▶ _Exercise brief_
The data must be given again in full, with no line altered.

--- Input Enclosed Below ---

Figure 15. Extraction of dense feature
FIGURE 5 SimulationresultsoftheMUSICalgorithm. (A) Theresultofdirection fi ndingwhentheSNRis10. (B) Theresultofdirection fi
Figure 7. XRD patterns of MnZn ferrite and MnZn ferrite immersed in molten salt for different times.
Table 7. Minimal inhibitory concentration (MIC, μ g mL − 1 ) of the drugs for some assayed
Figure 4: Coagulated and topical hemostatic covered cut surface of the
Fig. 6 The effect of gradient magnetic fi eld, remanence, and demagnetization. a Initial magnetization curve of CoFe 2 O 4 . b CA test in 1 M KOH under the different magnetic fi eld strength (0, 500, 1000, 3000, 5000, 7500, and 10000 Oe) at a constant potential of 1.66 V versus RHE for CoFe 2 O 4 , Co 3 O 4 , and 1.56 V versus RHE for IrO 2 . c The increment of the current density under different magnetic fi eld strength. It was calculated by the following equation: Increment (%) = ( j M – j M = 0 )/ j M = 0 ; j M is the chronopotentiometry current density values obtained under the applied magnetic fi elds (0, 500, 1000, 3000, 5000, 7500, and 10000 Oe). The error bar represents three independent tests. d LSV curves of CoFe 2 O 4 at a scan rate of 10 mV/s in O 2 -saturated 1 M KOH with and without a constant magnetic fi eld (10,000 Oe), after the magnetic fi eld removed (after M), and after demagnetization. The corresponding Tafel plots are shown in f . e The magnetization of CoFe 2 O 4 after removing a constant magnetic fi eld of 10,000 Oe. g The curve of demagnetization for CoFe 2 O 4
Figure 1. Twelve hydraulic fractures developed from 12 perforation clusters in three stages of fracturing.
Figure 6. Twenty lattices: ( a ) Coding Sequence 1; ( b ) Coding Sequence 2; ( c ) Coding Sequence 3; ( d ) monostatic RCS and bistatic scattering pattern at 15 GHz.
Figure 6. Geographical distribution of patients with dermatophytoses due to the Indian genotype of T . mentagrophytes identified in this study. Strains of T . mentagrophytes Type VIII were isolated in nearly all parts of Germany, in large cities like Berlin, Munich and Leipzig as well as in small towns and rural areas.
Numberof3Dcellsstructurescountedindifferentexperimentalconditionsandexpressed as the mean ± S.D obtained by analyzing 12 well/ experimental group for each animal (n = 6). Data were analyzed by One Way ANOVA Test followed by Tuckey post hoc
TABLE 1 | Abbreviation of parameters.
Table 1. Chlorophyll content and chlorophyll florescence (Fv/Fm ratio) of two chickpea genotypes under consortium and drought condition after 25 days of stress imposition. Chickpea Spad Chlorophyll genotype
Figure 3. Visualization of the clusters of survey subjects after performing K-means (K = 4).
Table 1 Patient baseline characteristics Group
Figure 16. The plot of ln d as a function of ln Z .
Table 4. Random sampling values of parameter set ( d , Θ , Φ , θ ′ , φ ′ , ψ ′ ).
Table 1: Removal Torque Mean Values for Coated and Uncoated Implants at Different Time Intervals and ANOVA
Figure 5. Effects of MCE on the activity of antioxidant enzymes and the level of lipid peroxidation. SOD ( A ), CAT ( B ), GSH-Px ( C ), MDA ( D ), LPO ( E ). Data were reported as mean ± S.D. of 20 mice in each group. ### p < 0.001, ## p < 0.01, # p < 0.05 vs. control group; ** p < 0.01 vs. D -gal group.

--- End of Enclosed Input ---

▶ _Result_
Figure 15. Extraction of dense feature
FIGURE 5 SimulationresultsoftheMUSICalgorithm. (A) Theresultofdirection fi ndingwhentheSNRis10. (B) Theresultofdirection fi
Figure 7. XRD patterns of MnZn ferrite and MnZn ferrite immersed in molten salt for different times.
Table 7. Minimal inhibitory concentration (MIC, μ g mL − 1 ) of the drugs for some assayed
Figure 4: Coagulated and topical hemostatic covered cut surface of the
Fig. 6 The effect of gradient magnetic fi eld, remanence, and demagnetization. a Initial magnetization curve of CoFe 2 O 4 . b CA test in 1 M KOH under the different magnetic fi eld strength (0, 500, 1000, 3000, 5000, 7500, and 10000 Oe) at a constant potential of 1.66 V versus RHE for CoFe 2 O 4 , Co 3 O 4 , and 1.56 V versus RHE for IrO 2 . c The increment of the current density under different magnetic fi eld strength. It was calculated by the following equation: Increment (%) = ( j M – j M = 0 )/ j M = 0 ; j M is the chronopotentiometry current density values obtained under the applied magnetic fi elds (0, 500, 1000, 3000, 5000, 7500, and 10000 Oe). The error bar represents three independent tests. d LSV curves of CoFe 2 O 4 at a scan rate of 10 mV/s in O 2 -saturated 1 M KOH with and without a constant magnetic fi eld (10,000 Oe), after the magnetic fi eld removed (after M), and after demagnetization. The corresponding Tafel plots are shown in f . e The magnetization of CoFe 2 O 4 after removing a constant magnetic fi eld of 10,000 Oe. g The curve of demagnetization for CoFe 2 O 4
Figure 1. Twelve hydraulic fractures developed from 12 perforation clusters in three stages of fracturing.
Figure 6. Twenty lattices: ( a ) Coding Sequence 1; ( b ) Coding Sequence 2; ( c ) Coding Sequence 3; ( d ) monostatic RCS and bistatic scattering pattern at 15 GHz.
Figure 6. Geographical distribution of patients with dermatophytoses due to the Indian genotype of T . mentagrophytes identified in this study. Strains of T . mentagrophytes Type VIII were isolated in nearly all parts of Germany, in large cities like Berlin, Munich and Leipzig as well as in small towns and rural areas.
Numberof3Dcellsstructurescountedindifferentexperimentalconditionsandexpressed as the mean ± S.D obtained by analyzing 12 well/ experimental group for each animal (n = 6). Data were analyzed by One Way ANOVA Test followed by Tuckey post hoc
TABLE 1 | Abbreviation of parameters.
Table 1. Chlorophyll content and chlorophyll florescence (Fv/Fm ratio) of two chickpea genotypes under consortium and drought condition after 25 days of stress imposition. Chickpea Spad Chlorophyll genotype
Figure 3. Visualization of the clusters of survey subjects after performing K-means (K = 4).
Table 1 Patient baseline characteristics Group
Figure 16. The plot of ln d as a function of ln Z .
Table 4. Random sampling values of parameter set ( d , Θ , Φ , θ ′ , φ ′ , ψ ′ ).
Table 1: Removal Torque Mean Values for Coated and Uncoated Implants at Different Time Intervals and ANOVA
Figure 5. Effects of MCE on the activity of antioxidant enzymes and the level of lipid peroxidation. SOD ( A ), CAT ( B ), GSH-Px ( C ), MDA ( D ), LPO ( E ). Data were reported as mean ± S.D. of 20 mice in each group. ### p < 0.001, ## p < 0.01, # p < 0.05 vs. control group; ** p < 0.01 vs. D -gal group.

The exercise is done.